Le cautionnement de licence RBQ est une protection associée à la licence de l’entrepreneur. Selon les faits au Québec, le détenteur doit maintenir un cautionnement de licence, ce qui ouvre un recours au client en cas de défaut. Autrement dit, ce n’est pas juste “une paperasse” : c’est un filet de sécurité lorsque l’exécution n’est pas conforme ou qu’il y a un problème.
Ce que les propriétaires confondent : le cautionnement n’est pas une garantie “du fabricant”, et ce n’est pas non plus une garantie de main-d’œuvre. C’est un mécanisme lié à la licence de l’entreprise.
Il faut aussi garder en tête la nuance que presque personne vérifie : une licence valide ne signifie pas automatiquement que la sous-catégorie couvre vos travaux. C’est dans le Registre des détenteurs de licence RBQ (rbq.gouv.qc.ca) qu’on vérifie la sous-catégorie.
En termes de budget, la meilleure façon de “payer moins de mauvaises surprises” est d’inclure les coûts qui sécurisent le projet (bilan thermique et mise en service) : bilan thermique 150 $–400 $ et mise en service/formation souvent 150 $–350 $. Ce n’est pas la même logique que d’espérer un recours “après coup”.
Oui, certains entrepreneurs demandent un acompte, mais je ne peux pas vous donner un “montant standard universel” pour Montréal puisque la pratique dépend du contrat et de l’organisation du projet. Ce que je vous recommande : demander par écrit le montant exact, l’échéancier et ce que l’acompte paie concrètement (ex. réservation de matériel, mobilisation, etc.).
Ce conseil est aussi lié au cadre de protection des consommateurs : si un contrat est conclu avec un commerçant itinérant, il peut être annulé sans motif dans les 10 jours suivant la réception du double du contrat, et le commerçant doit détenir un permis exigé. Si on vous sollicite à domicile, vérifiez ce point avant de signer.

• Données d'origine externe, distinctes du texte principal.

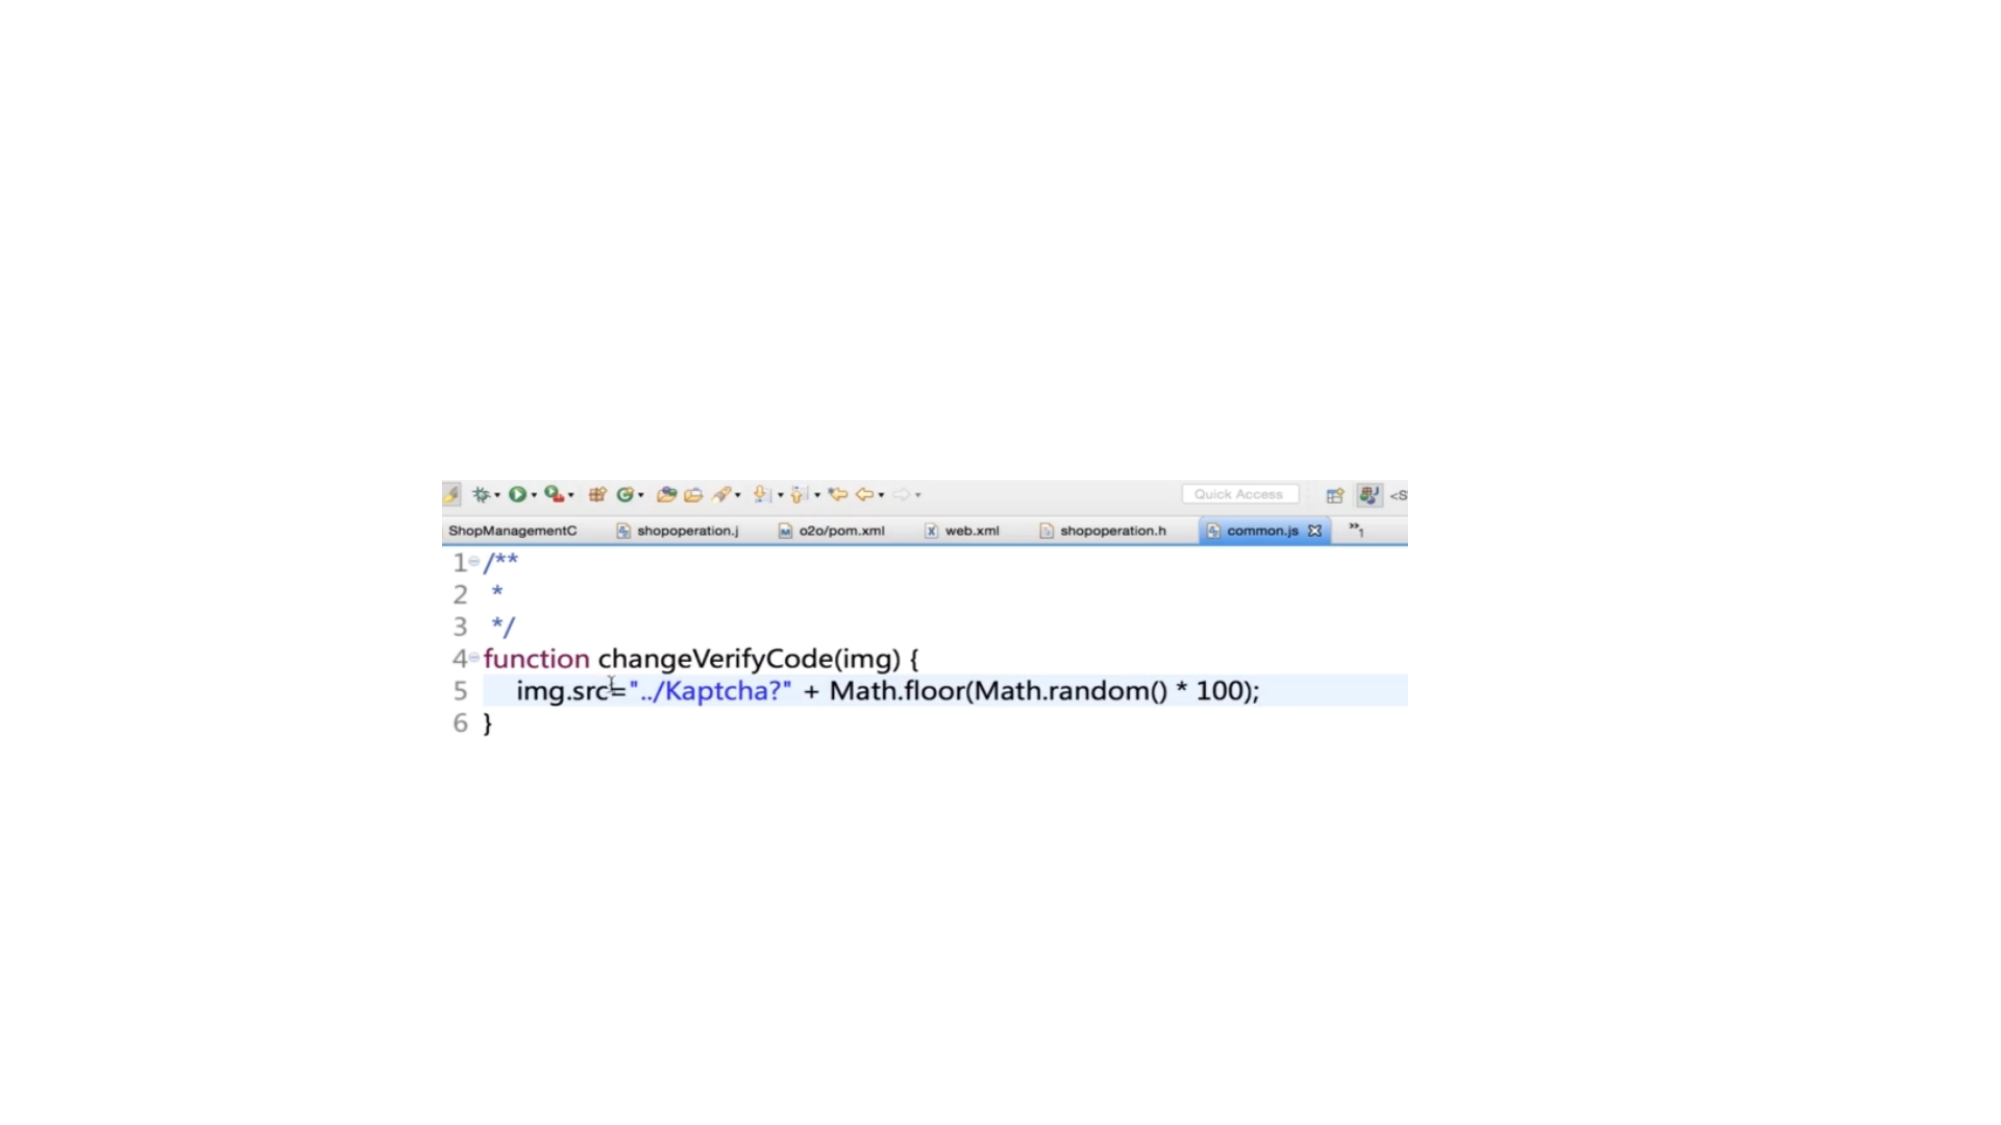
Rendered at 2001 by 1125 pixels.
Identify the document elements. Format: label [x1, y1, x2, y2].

Pour éviter de dépenser inutilement, je préfère une approche structurée : vous payez l’étape quand l’étape est prête. Par exemple, le bilan thermique est souvent de 150 $–400 $; il ne devrait pas être “englobé” sans livrable réel. Ensuite seulement, on avance vers la commande et la pose.
Si vous voulez une phrase à utiliser au téléphone : “Quel est l’acompte exact, à quelle étape il est lié, et quelles conditions s’appliquent au contrat?”
Le temps dépend du nombre de zones, de la préparation (bilan thermique, parcours des lignes, perçages, scellants) et de l’adaptation électrique. Pour vous donner des repères basés sur les estimations 2026 du marché montréalais : une installation complète pour 1 zone est souvent faite en environ 1 journée, tandis qu’un système multi-zones (2 à 3 têtes) se fait fréquemment en 1 à 2 jours.
Il faut aussi compter la mise en service : la charge est ajustée, on fait les relevés et on forme le client. Selon les devis, la mise en service et formation est parfois incluse ou facturée séparément; elle se situe souvent entre 150 $–350 $.
Pourquoi je vous le dis : certains entrepreneurs annoncent “1 journée” mais laissent entendre que la formation et les réglages seraient bâclés ou reportés. À Montréal, avec un climat qui impose de bonnes pratiques (neige, gel-dégel, dégivrage), les réglages ne sont pas un détail.
Si vous voulez minimiser le temps d’arrêt chez vous : assurez-vous que la préparation électrique est planifiée avant le jour de la pose, et que l’emplacement des têtes et l’évacuation du condensat sont validés.